Working from home can be an isolating experience. Especially if you are shy and bad at making friends like someone I know. So for a while now, I’ve turned to the Internet for “help.”
When I got engaged, I found gazillions of blogs dedicated to wedding planning, dozens of which I followed faithfully. After I got married, I turned to the blog world again for advice on wifehood and nesting. So when I had the Big Realization that I am now a Doctor’s Wife and finally acknowledged the implications of that life change, I started looking for blogs that could help me through it.
Slim pickings, my friend. At least so far.
But what I did come across was something I hadn’t really thought about (see my first post about being a total idiot and thinking life would never change) – which was the stereotype related to being a doctor’s wife.
I get it, stereotypes exist and they’re not going anywhere. Putting people into neat little boxes of “You Are the Same” can be a big help as you navigate life. (Accepting the fact that Freshly Cleaned Apartments Will Not Actually Be Clean When You Move Into Them is one such helpful stereotype. It made me pack the vacuum cleaner and the bleach spray last in the moving truck, so that I could unload them first and give the place a thorough cleaning before we moved all our stuff inside. Plus, it prevented me from fainting dead away when I saw someone else’s hairs PAINTED into the baseboards of the bathroom.)
But if you discover anything useful as you get older, I think that Stereotypes Are Not Always Right is right up there with Flossing Really IS Important.
But I was a little surprised to discover that being a doctor’s wife comes with its own set of stereotypes. I guess I never encountered those stereotypes growing up, since my mom is a doctor’s wife. Or maybe I let them slide in one ear and out the other because they didn’t fit my own experience.

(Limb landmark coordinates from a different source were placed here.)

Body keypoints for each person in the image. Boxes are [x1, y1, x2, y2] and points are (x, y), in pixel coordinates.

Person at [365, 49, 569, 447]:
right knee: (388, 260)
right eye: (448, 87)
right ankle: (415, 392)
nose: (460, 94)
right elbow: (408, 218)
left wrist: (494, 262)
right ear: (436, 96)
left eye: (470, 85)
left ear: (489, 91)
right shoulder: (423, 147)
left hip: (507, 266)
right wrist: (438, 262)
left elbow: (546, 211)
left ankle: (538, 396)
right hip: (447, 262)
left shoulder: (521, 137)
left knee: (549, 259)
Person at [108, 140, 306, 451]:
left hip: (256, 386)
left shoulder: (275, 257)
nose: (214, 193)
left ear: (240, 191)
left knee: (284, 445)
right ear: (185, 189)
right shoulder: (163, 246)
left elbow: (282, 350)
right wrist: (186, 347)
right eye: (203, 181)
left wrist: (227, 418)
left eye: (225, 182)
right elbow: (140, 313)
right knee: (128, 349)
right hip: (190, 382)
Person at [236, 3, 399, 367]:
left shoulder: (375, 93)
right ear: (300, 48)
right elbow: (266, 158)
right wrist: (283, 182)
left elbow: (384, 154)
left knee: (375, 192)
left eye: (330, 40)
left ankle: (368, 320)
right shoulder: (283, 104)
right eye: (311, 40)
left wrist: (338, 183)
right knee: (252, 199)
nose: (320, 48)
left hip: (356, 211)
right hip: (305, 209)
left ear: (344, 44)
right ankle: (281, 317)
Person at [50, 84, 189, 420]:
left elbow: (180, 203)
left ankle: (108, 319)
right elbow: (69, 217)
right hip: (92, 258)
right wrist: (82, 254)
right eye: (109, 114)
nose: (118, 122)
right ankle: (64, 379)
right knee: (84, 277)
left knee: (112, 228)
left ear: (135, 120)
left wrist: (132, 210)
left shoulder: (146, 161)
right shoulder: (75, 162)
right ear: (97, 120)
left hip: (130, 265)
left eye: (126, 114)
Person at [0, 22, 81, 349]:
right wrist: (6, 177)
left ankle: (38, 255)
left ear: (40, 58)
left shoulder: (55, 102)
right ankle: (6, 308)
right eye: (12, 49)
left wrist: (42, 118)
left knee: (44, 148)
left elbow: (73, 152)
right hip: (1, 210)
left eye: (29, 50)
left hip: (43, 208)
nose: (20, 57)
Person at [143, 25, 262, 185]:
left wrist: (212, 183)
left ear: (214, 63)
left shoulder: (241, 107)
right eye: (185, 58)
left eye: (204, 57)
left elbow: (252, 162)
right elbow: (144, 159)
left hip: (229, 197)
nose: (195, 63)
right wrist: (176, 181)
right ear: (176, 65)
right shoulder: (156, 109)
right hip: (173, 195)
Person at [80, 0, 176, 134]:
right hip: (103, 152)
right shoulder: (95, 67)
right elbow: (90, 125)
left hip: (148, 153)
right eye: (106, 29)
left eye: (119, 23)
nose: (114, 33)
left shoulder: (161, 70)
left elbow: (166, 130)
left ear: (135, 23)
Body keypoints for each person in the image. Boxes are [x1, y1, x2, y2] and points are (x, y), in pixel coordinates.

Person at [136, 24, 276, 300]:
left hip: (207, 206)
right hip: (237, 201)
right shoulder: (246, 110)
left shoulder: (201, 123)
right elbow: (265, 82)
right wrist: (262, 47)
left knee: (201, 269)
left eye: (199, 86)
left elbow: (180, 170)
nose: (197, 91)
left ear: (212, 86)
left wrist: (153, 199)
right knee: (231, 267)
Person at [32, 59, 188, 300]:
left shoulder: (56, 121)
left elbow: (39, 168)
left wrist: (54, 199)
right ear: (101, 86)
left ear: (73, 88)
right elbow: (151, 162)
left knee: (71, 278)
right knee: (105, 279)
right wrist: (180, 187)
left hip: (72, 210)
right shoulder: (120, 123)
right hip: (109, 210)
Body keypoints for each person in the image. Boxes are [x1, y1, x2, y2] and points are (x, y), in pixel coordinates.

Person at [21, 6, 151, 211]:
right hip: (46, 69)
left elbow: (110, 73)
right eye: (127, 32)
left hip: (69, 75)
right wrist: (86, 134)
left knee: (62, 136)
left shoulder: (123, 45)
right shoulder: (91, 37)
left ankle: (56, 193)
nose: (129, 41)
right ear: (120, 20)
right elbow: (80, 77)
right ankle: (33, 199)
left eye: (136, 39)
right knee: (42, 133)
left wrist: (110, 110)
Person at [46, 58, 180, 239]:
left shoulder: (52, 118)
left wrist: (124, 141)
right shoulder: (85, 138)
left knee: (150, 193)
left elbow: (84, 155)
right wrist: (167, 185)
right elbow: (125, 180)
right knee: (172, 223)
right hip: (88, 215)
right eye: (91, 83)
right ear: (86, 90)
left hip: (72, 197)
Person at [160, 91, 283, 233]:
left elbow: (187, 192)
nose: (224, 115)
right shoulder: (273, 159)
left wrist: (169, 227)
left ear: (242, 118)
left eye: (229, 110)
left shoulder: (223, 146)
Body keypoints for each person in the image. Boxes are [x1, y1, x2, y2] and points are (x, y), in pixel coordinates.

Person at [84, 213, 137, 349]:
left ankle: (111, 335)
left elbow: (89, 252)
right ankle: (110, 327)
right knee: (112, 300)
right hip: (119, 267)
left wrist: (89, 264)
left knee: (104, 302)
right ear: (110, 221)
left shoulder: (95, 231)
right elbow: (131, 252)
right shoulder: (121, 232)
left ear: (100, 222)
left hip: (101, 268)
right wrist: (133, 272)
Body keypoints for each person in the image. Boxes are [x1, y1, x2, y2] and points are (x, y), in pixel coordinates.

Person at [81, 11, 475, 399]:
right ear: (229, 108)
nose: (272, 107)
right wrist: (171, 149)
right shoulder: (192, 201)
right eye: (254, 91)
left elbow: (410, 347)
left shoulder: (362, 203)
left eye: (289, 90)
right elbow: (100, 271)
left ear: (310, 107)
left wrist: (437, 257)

Anyway, it seems that doctor’s wives are supposed to be snotty, snooty, high-society types who don’t work and instead spend all day heading up charities or shopping at Gucci or directing the household help to wash the dishes. At night, they get all gussied up in their Valentino gowns and play the gracious hostess at fancy dinner parties or schmooze the other doctors at fancy galas.

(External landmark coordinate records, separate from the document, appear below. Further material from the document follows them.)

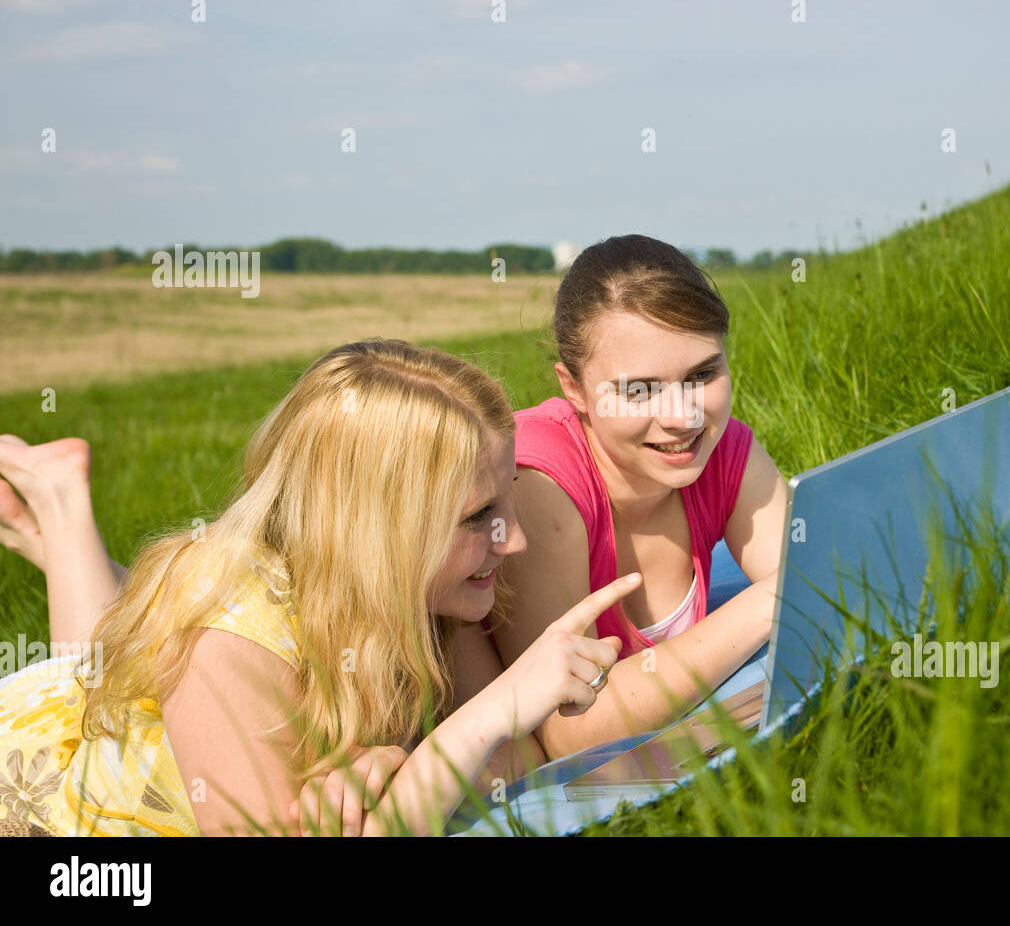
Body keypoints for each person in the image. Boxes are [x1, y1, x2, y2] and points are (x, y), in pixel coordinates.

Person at [0, 339, 635, 836]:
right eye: (477, 517)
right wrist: (475, 727)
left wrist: (406, 773)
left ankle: (60, 514)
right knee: (102, 669)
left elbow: (517, 761)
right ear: (374, 532)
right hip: (45, 812)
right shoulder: (225, 641)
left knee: (106, 661)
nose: (515, 540)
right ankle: (61, 513)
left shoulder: (440, 597)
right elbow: (484, 743)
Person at [494, 235, 789, 759]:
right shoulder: (537, 484)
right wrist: (769, 604)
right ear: (575, 388)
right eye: (640, 389)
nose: (684, 416)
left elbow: (829, 591)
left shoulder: (723, 451)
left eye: (702, 374)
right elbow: (564, 730)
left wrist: (791, 588)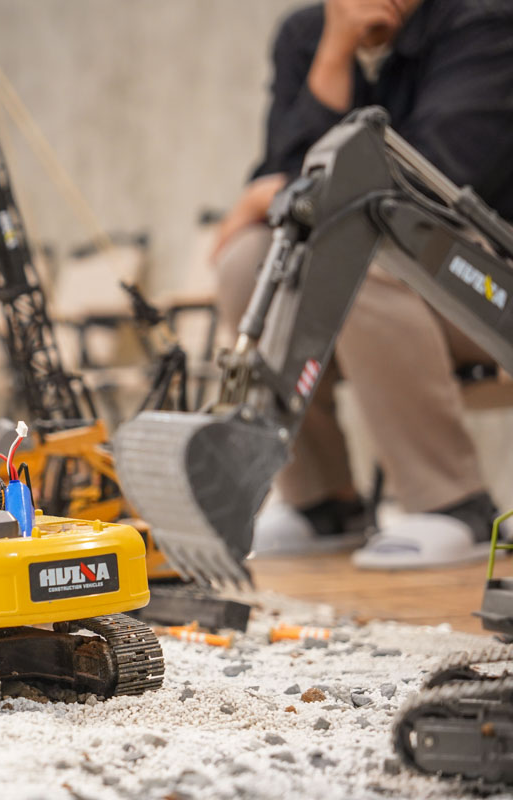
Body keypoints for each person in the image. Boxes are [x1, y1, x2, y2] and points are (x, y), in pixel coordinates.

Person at [214, 0, 513, 568]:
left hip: (483, 285)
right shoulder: (305, 34)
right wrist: (334, 51)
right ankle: (323, 500)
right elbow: (280, 176)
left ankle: (454, 503)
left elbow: (433, 183)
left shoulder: (484, 20)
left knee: (356, 246)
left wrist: (273, 190)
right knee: (244, 264)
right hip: (392, 281)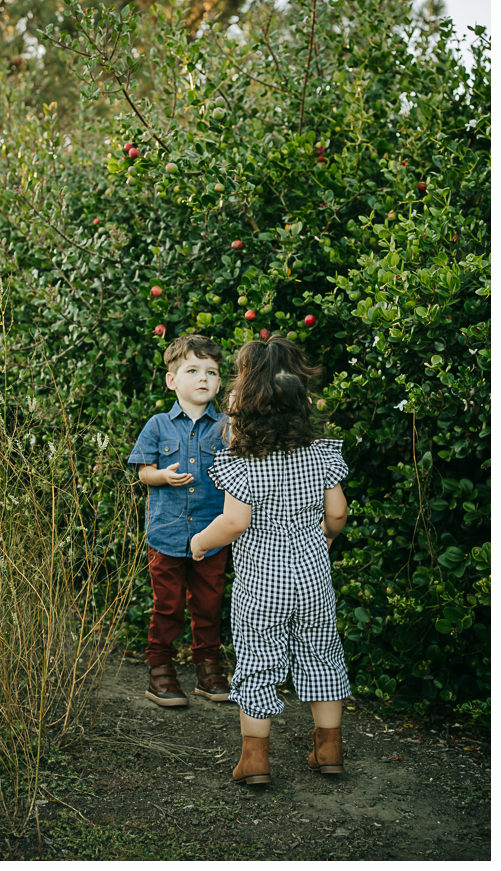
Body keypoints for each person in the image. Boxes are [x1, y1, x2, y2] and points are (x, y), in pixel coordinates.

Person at [190, 334, 350, 783]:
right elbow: (336, 512)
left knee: (258, 663)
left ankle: (256, 761)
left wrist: (201, 543)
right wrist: (324, 537)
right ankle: (329, 752)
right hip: (314, 580)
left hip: (262, 585)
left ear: (245, 405)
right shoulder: (320, 455)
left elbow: (234, 523)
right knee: (322, 657)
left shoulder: (241, 463)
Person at [128, 334, 232, 707]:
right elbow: (143, 472)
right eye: (192, 370)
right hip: (167, 534)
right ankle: (161, 672)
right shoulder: (158, 425)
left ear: (219, 382)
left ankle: (208, 669)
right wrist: (162, 477)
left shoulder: (226, 428)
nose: (203, 378)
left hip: (212, 534)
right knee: (167, 605)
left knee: (208, 605)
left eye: (211, 372)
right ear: (172, 380)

Then there’s the other stereotype. (Talk about a 180 from stereotype #1.) Apparently, from my very extensive perusal of the Interwebs, doctor’s wives are also supposed to be frazzled moms who can’t control the household on their own, who resent their husbands and their jobs and the hospital and the patients, and who wind up losing their husbands to some big-knockered nurse who tends to him at the hospital.
Wow. Sounds like fun.
Now, in my real life experience, neither of these stereotypes is true.
But what freaks me out? Is that I can understand why they WOULD or COULD be true.
First of all, if you’re lucky enough to be wealthy (Note: Not all doctors are wealthy. Certainly not first-year residents.) you probably do have the luxury of not working if you so choose, and perhaps spending your days ordering “fall jewelry” at Cartier or getting massages at the spa. I don’t see a problem with that at all. And if you’ve got a gala event to attend, OF COURSE you need an amazing ballgown to wear. Plus, sometimes people who have less just assume that you’re snotty… or would prefer to believe that you’re snotty than admit to being envious.
Then there’s Stereotype #2…
My parents raised me to be independent. For the most part, this is true. I can spend time alone, I can entertain myself, and I can pursue my own interests. My happiness isn’t dependent on my husband.
But still… I adore my husband. I love spending time with him. And I do get lonely – more often than I like to admit. So I could definitely see the potential for resenting the thing that takes him away from me.
Plus, consider me the top candidate for Frazzled Housewife. Internet, I am NOT neat. Clean, yes. But sloppy as all get out. (Which explains all the boxes even though we’ve been living in our new place for over a week now.)
And – while this makes me feel a little vulnerable and silly and pathetic to admit – I do worry a little bit about the nurse thing. Not that my husband would ever cheat on me. He is a good and loving husband, and I truly believe that he would never do something like that. Nonetheless, I know that working closely with someone can create Deep Feelings. And even the kindest, most loving husbands can be affected by that.
The fact is, being a doctor’s wife brings up worries that I am not quite sure how to handle.